═════ PROVIDED RECORDS ═════

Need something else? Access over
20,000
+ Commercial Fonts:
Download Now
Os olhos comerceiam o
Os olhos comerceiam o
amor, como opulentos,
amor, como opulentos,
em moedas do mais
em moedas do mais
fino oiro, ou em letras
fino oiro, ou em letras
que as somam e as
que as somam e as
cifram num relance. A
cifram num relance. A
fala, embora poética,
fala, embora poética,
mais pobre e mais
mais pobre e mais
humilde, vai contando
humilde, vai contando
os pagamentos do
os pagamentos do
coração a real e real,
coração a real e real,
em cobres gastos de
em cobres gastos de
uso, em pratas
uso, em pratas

═════

WHAT YOU SHOULD DO:
Could you write out all of the entries precisely as they stand?

WRITTEN RESPONSE:
Need something else? Access over
20,000
+ Commercial Fonts:
Download Now
Os olhos comerceiam o
Os olhos comerceiam o
amor, como opulentos,
amor, como opulentos,
em moedas do mais
em moedas do mais
fino oiro, ou em letras
fino oiro, ou em letras
que as somam e as
que as somam e as
cifram num relance. A
cifram num relance. A
fala, embora poética,
fala, embora poética,
mais pobre e mais
mais pobre e mais
humilde, vai contando
humilde, vai contando
os pagamentos do
os pagamentos do
coração a real e real,
coração a real e real,
em cobres gastos de
em cobres gastos de
uso, em pratas
uso, em pratas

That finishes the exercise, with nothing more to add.